Source information:
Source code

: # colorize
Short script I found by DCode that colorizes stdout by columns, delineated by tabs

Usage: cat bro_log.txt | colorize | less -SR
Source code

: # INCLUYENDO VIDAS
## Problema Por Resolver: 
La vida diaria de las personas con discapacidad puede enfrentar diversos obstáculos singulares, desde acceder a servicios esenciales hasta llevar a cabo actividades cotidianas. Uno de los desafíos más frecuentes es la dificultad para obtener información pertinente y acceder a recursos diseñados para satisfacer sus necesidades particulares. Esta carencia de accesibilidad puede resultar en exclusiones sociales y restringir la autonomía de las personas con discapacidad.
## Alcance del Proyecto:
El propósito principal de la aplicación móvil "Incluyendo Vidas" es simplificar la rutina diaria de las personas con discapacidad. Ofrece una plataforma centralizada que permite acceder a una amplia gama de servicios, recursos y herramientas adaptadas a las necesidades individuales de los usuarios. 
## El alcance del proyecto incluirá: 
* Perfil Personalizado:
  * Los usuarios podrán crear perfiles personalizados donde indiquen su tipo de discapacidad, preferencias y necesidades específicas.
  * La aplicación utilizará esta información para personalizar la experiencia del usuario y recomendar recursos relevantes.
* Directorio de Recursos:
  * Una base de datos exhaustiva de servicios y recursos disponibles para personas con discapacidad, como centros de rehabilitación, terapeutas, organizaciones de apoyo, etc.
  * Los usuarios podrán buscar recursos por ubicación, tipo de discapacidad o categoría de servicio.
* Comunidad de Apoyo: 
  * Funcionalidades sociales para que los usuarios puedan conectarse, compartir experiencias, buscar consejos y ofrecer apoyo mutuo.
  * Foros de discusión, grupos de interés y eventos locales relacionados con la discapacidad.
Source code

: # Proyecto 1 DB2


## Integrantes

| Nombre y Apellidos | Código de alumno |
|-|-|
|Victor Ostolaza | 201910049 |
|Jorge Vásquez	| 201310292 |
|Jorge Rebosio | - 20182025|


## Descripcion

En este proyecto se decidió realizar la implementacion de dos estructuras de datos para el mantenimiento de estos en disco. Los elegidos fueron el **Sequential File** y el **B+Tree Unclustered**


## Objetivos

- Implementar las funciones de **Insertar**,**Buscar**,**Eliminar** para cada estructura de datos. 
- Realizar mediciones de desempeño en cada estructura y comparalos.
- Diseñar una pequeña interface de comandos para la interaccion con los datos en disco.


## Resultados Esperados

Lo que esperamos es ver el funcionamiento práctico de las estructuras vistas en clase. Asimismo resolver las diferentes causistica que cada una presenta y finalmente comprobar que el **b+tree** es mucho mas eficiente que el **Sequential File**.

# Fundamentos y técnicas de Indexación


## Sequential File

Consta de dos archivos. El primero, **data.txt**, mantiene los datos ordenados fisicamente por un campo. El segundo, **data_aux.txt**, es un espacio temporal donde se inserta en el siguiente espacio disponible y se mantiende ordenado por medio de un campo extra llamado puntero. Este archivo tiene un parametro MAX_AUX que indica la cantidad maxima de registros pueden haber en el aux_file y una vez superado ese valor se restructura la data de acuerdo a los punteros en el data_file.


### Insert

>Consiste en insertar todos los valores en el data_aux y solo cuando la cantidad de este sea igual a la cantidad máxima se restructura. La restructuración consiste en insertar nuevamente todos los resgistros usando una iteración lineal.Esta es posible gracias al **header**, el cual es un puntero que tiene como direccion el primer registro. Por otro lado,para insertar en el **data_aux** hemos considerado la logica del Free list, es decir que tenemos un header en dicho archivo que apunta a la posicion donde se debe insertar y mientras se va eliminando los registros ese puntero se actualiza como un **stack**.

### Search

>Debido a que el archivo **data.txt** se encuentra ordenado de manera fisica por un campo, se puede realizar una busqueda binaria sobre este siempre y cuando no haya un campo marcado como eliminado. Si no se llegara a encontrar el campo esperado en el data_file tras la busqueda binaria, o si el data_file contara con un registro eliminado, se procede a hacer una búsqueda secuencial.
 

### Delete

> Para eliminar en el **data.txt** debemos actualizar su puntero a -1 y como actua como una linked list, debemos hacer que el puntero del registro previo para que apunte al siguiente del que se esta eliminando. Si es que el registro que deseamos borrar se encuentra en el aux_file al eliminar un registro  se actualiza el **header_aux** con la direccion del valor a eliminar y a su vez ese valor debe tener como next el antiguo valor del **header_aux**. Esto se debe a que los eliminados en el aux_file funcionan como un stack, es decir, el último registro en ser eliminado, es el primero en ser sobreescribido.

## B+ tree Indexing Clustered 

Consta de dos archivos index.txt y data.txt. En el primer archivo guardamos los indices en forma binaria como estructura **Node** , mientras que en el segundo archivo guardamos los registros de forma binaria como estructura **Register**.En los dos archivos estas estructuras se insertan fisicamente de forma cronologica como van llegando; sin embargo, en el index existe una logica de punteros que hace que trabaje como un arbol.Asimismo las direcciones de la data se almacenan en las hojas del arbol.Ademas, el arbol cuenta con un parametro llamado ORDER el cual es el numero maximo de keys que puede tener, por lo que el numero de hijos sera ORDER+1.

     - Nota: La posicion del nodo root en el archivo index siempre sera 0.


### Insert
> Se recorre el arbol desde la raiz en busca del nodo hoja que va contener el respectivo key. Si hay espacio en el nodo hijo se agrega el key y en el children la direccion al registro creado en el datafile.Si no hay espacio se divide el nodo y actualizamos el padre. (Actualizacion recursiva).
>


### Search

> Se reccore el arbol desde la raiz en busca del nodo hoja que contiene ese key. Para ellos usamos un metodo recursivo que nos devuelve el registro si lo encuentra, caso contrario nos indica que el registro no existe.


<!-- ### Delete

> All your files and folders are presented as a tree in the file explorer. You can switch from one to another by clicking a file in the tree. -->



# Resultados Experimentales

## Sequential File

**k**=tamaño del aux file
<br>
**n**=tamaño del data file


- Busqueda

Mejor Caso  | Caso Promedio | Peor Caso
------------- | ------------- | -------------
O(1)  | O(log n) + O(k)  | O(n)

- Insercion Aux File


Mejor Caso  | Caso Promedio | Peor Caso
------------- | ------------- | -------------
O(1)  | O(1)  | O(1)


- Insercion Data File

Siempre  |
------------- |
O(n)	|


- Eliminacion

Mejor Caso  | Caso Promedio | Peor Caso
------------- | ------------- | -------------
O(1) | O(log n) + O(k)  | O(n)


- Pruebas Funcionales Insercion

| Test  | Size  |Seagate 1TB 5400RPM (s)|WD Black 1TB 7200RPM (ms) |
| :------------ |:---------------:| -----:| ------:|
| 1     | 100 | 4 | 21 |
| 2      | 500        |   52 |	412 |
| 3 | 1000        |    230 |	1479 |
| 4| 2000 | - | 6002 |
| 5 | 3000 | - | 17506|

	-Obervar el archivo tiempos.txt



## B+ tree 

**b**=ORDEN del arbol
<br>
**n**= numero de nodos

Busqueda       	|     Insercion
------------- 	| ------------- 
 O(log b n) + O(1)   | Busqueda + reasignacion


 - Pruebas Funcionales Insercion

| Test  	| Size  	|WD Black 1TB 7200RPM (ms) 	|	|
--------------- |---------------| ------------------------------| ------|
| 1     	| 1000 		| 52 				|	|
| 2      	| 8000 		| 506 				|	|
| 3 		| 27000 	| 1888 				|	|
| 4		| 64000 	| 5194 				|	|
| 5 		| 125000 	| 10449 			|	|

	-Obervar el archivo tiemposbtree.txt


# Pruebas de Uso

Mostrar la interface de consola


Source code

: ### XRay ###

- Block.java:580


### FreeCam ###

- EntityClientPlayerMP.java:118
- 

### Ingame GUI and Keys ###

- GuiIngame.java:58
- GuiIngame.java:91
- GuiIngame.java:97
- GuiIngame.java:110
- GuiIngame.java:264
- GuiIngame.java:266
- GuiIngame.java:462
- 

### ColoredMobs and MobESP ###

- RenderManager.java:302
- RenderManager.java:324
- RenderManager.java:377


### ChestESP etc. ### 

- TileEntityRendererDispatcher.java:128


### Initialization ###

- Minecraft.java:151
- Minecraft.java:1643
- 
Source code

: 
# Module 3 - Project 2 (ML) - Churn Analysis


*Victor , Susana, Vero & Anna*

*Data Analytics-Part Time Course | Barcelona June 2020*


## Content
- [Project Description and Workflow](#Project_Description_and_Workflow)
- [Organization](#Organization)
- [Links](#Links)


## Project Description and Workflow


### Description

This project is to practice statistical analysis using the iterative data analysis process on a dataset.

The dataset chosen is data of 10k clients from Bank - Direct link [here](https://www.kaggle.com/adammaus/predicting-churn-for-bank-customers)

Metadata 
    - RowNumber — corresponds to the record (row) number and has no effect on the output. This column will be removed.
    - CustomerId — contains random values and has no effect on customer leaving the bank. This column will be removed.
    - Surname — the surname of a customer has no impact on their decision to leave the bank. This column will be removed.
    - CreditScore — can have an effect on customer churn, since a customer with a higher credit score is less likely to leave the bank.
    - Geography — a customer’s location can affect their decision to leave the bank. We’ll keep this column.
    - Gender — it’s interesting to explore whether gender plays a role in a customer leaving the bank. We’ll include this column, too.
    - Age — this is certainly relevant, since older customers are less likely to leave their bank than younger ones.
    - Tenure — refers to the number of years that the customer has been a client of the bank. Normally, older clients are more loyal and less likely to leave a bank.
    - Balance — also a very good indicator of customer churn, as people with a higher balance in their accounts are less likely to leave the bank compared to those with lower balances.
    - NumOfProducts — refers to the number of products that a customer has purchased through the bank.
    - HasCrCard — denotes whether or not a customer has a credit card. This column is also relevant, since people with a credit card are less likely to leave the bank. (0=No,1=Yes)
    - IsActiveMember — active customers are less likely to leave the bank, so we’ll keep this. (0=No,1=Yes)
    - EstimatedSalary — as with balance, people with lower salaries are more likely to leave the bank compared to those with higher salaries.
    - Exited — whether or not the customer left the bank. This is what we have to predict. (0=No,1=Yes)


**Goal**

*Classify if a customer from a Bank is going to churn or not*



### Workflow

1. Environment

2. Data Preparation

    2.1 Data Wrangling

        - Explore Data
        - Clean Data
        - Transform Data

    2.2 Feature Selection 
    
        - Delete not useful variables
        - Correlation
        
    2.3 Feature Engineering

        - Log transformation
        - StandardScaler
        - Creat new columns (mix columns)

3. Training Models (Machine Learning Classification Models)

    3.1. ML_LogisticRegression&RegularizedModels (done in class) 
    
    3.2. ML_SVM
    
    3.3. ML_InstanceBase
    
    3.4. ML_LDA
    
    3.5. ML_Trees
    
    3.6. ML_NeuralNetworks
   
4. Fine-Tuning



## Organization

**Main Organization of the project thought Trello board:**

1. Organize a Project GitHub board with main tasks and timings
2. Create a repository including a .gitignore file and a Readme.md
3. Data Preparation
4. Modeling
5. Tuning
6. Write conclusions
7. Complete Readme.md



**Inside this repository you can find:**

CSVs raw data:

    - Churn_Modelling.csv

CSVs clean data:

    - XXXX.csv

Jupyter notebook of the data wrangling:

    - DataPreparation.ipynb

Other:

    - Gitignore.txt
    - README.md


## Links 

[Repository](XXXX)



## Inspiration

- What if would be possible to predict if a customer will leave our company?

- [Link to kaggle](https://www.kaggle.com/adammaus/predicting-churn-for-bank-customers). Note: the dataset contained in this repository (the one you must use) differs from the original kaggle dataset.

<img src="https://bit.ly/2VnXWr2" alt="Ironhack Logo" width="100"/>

What is required:
Find each line in the records that contains the word "campo", and copy those lines out in full.

Exercise result:
Consta de dos archivos. El primero, **data.txt**, mantiene los datos ordenados fisicamente por un campo. El segundo, **data_aux.txt**, es un espacio temporal donde se inserta en el siguiente espacio disponible y se mantiende ordenado por medio de un campo extra llamado puntero. Este archivo tiene un parametro MAX_AUX que indica la cantidad maxima de registros pueden haber en el aux_file y una vez superado ese valor se restructura la data de acuerdo a los punteros en el data_file.
>Debido a que el archivo **data.txt** se encuentra ordenado de manera fisica por un campo, se puede realizar una busqueda binaria sobre este siempre y cuando no haya un campo marcado como eliminado. Si no se llegara a encontrar el campo esperado en el data_file tras la busqueda binaria, o si el data_file contara con un registro eliminado, se procede a hacer una búsqueda secuencial.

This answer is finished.